Cronaca
Alla faccia dei negazionisti aprile il mese più caldo di sempre
Lo scorso mese di aprile, che prendiamo come esempio per descrivere la situazione delle temperature sempre più alte della crosta terreste, è stato il più caldo mai registrato da quando il mondo è mondo.

Da quanti anni si discorrere sui cambiamenti climatici e sulla necessita di cambiare rotta in merito ai consumi e all’utilizzo dell’energia fossile per diminuire l’inquinamento e la conseguente alterazione del clima? Tanti. Sono proprio tanti gli anni. E le cose non migliorano. Anzi…
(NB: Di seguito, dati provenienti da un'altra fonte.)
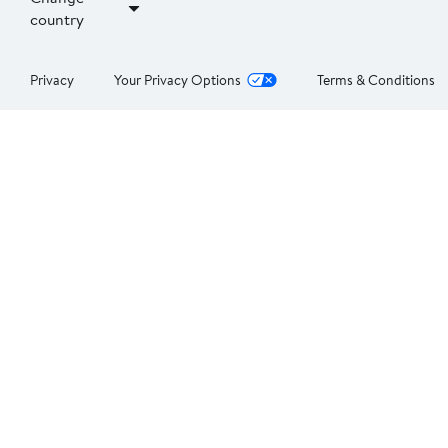
country
Privacy
Your Privacy Options
Terms & Conditions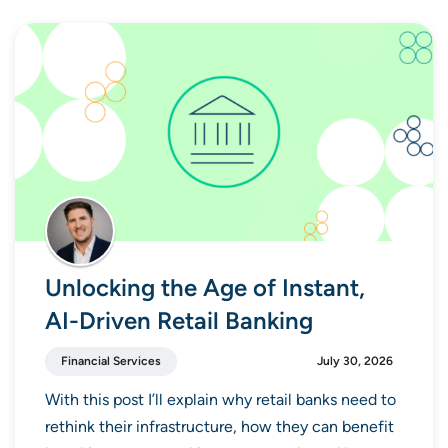
Unlocking the Age of Instant,
AI-Driven Retail Banking
Financial Services
July 30, 2026
With this post I’ll explain why retail banks need to
rethink their infrastructure, how they can benefit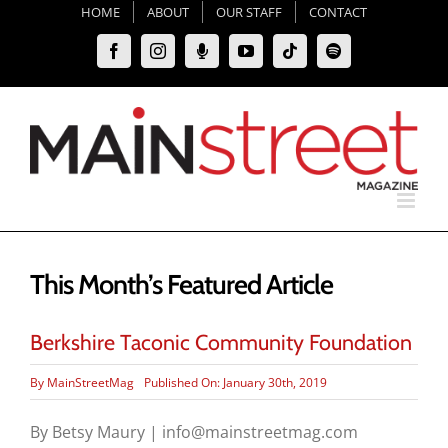
Skip
HOME
ABOUT
OUR STAFF
CONTACT
to
Facebook
Instagram
Moxie
YouTube
Tiktok
Spotify
content
Podcast
This Month’s Featured Article
Berkshire Taconic Community Foundation
By
MainStreetMag
Published On: January 30th, 2019
By Betsy Maury | info@mainstreetmag.com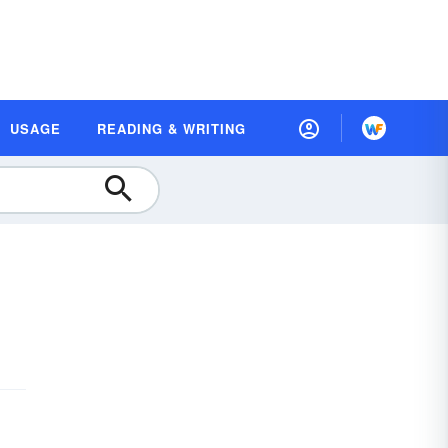
USAGE
READING & WRITING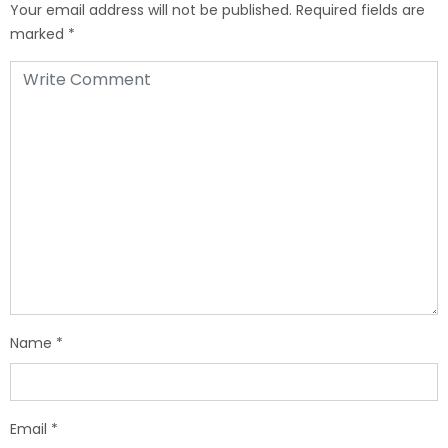
Your email address will not be published.
Required fields are
marked
*
Name
*
Email
*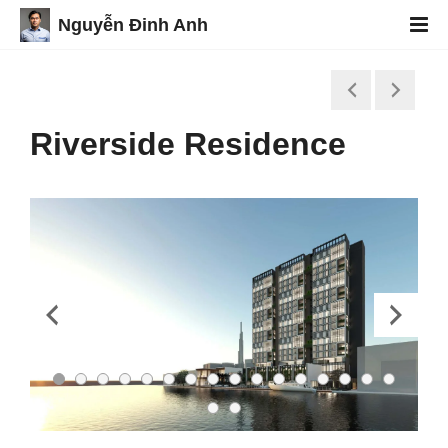
Nguyễn Đinh Anh
Riverside Residence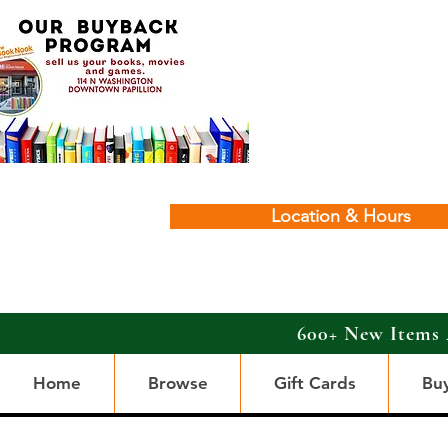
Location & Hours
600+ New Items 
Home
Browse
Gift Cards
Bu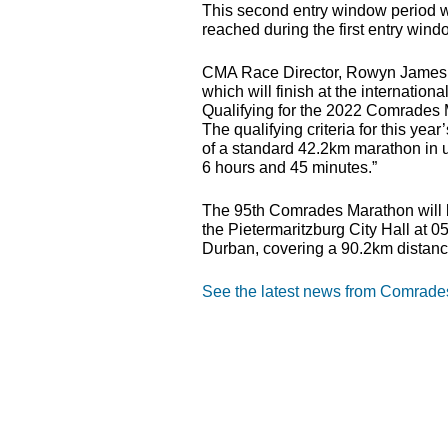
This second entry window period wi
reached during the first entry wind
CMA
Race Director, Rowyn James s
which will finish at the internati
Qualifying for the 2022 Comrades M
The qualifying criteria for this 
of a standard 42.2km marathon in 
6 hours and 45 minutes.”
The 95th Comrades Marathon will 
the Pietermaritzburg City Hall at 
Durban, covering a 90.2km distanc
See the latest news from Comrad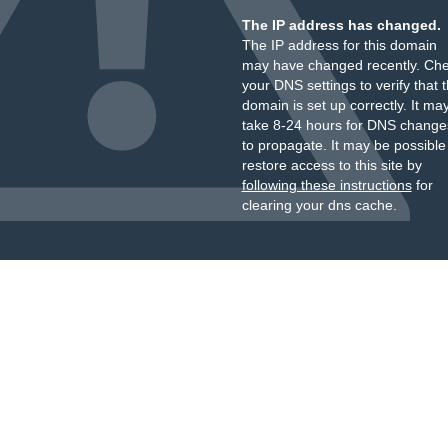
The IP address has changed.
The IP address for this domain
may have changed recently. Ch
your DNS settings to verify that 
domain is set up correctly. It ma
take 8-24 hours for DNS change
to propagate. It may be possible
restore access to this site by
following these instructions
for
clearing your dns cache.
Caro negazionista ma tu non hai caldo?
Sono decenni che abbiamo deciso di dividerci in fazioni. Le une contro le altre senza pensare che i cambiamenti sono sotto i nostri occhi e interessano tutti. Lo scorso mese di aprile, che prendiamo come esempio per descrivere la situazione delle temperature sempre più alte della crosta terreste, è stato il più caldo mai registrato da quando il mondo è mondo. In tutto il mese abbiamo avuto una temperatura media di 15 gradi. In pratica poco meno di un grado in più (0,67°) sulla la media del trentennio 1991-2021.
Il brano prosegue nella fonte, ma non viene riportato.